My father taught fourth grade at the elementary school I attended. I did not have him for my official teacher when I entered the fourth grade, but this year was different in school because they separated the students into three groups for the reading classes. These were the higher level reading students, average level and low level. My father taught the higher level, so I wound up with him as a teacher one hour every day.
This was a means of helping us adjust to the upcoming 6th grade, in which we would not be stuck in the same classroom every day. This was also done during the 5th grade.
My father was the only male teacher at the school. A lot of the boys were afraid of him because he had a reputation for pulling out the paddle to administer punishment and everybody said he could whip even hard than their own fathers. I wouldn't know. The other boys' fathers never tried to put the whup on me.

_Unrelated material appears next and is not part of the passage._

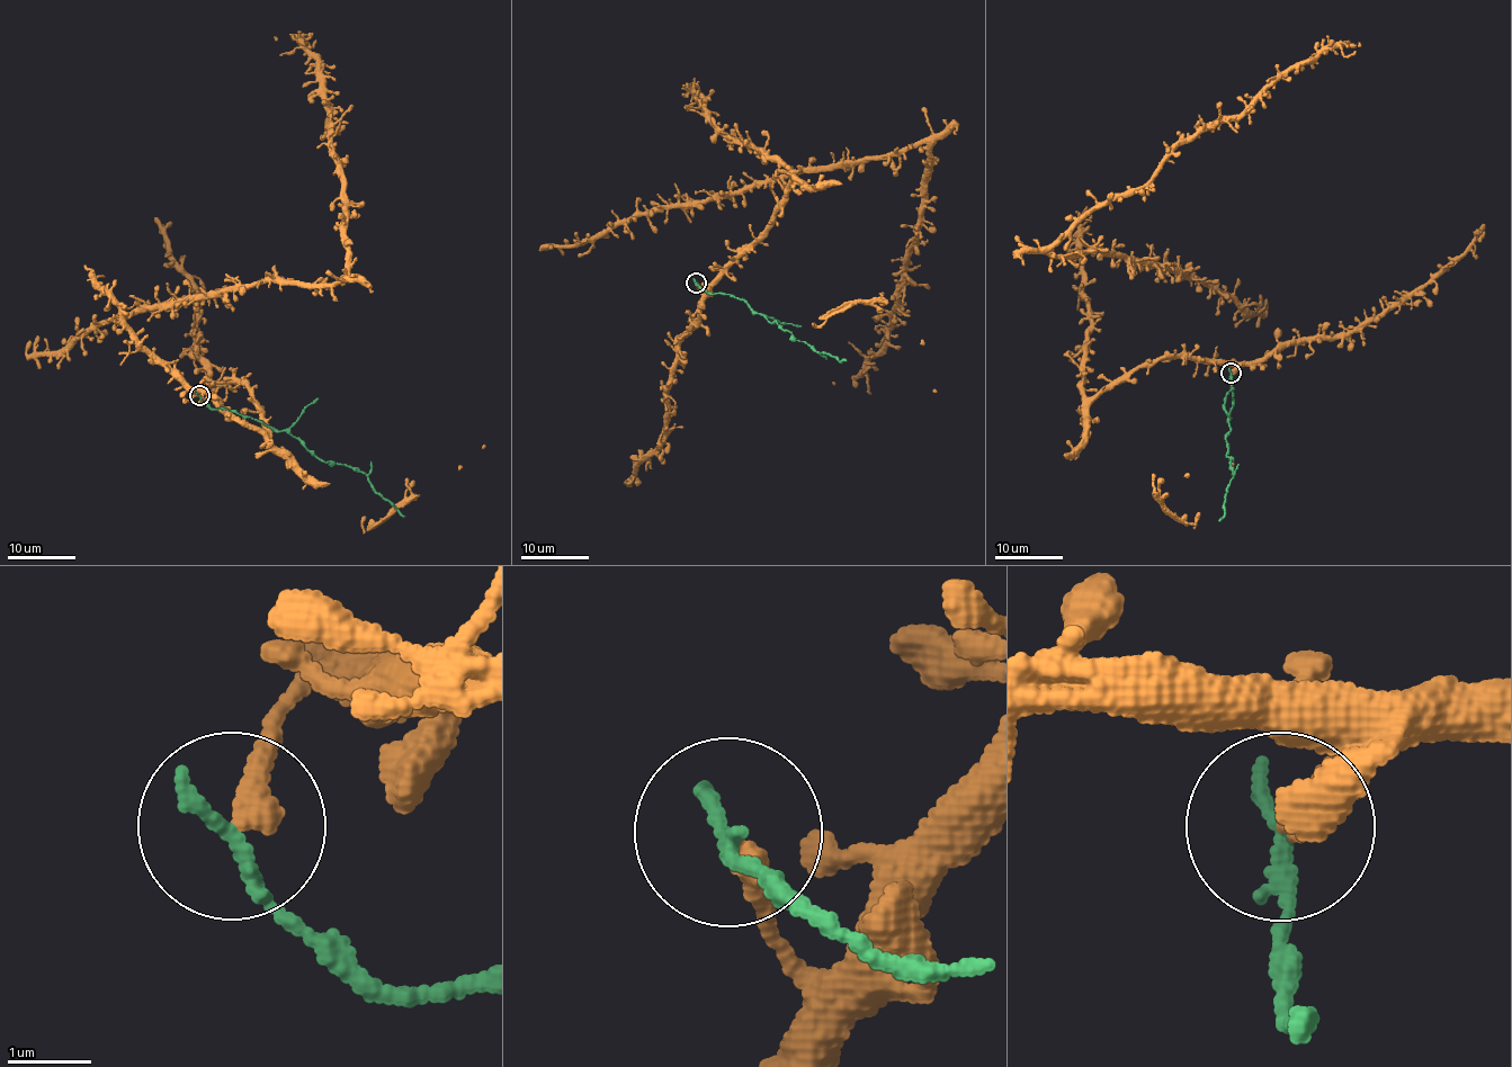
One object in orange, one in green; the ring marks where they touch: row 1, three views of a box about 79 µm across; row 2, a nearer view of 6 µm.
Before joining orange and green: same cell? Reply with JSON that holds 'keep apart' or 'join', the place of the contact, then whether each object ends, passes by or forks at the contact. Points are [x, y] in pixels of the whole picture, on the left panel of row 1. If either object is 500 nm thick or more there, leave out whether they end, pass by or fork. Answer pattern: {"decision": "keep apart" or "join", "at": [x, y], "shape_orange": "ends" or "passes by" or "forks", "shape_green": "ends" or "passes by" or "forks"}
{"decision": "keep apart", "at": [199, 395], "shape_orange": "ends", "shape_green": "ends"}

When I was in class, I was not permitted to call him "Dad." I had to call him "Mr. Ogolon." He practically treated me a little worse than he did at home, save for any beatings. Once I loudly yawned in class and exclaimed, "Oh, boy!" He screamed at me in front of everyone. For my first mid-quarter report card, he gave me a B for the class. (However, I was able to turn that into an A for the rest of the year.)

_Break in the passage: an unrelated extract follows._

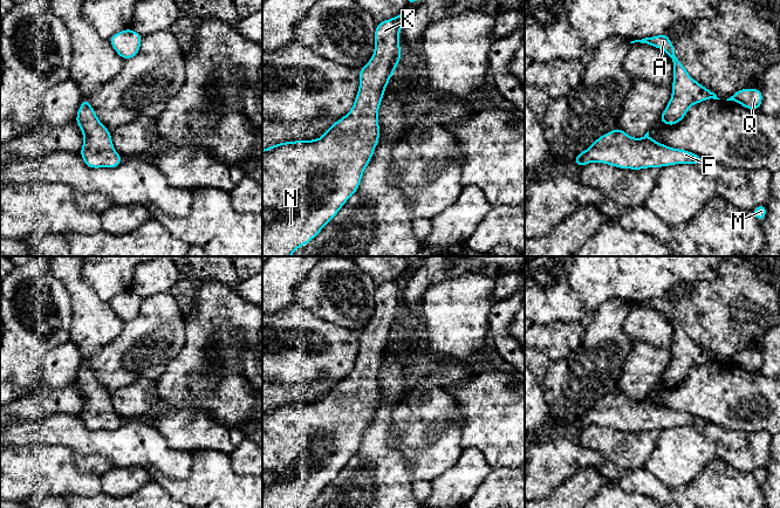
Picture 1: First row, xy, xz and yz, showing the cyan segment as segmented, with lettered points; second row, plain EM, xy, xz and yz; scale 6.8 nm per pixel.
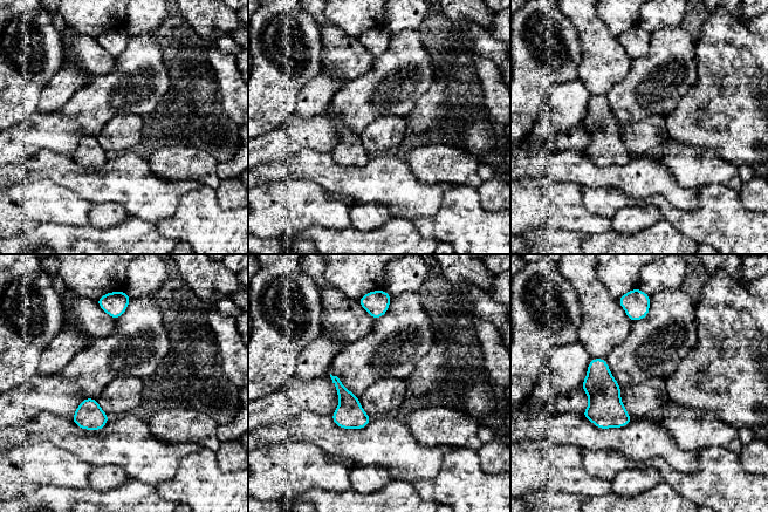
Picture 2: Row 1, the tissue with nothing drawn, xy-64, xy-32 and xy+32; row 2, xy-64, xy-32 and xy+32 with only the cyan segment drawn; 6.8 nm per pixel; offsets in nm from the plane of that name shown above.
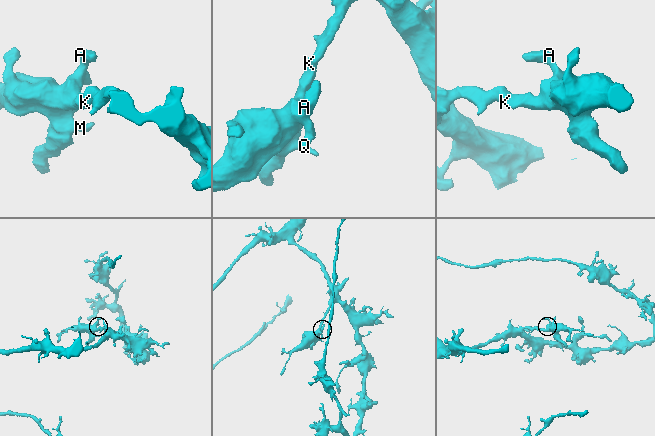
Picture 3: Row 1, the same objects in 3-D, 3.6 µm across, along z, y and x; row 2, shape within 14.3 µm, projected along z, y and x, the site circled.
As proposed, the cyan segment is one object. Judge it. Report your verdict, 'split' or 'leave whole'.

I really felt that there should have been a rule in place that said that teachers were not permitted to teach their own children or even allow them in the same school together. Even though my father only taught me one hour a day, it was hard getting through that hour knowing that everybody in class was carefully watching every interaction between me and father.
When I was a senior in high school, I wound up with my mother as a teacher. She taught Distributive Education and was in charge of the school's chapter of Distributive Education Club of America, or DECA. She more or less coerced me into her classroom. She wanted me in there because she know I would do well in the regional and state DECA competition.
One day, before school, my mother asked me to go get some gum and bring it to her in class. I came in the classroom and said, "Hey, Mom!" and tossed her the gum. She told me later that me that my calling her "Mom" was a glass-shattering moment for her. She didn't mind me calling her "Mom," and didn't ask me to call her "Mrs. Ogolon." She was upset because, for years, students would call her "Mom" and she would respond by saying "I am not old enough to be your mother." That day, she realized she could no longer say that.
I would like to add that Loyd never had to deal with having Dad or Mom as a teacher.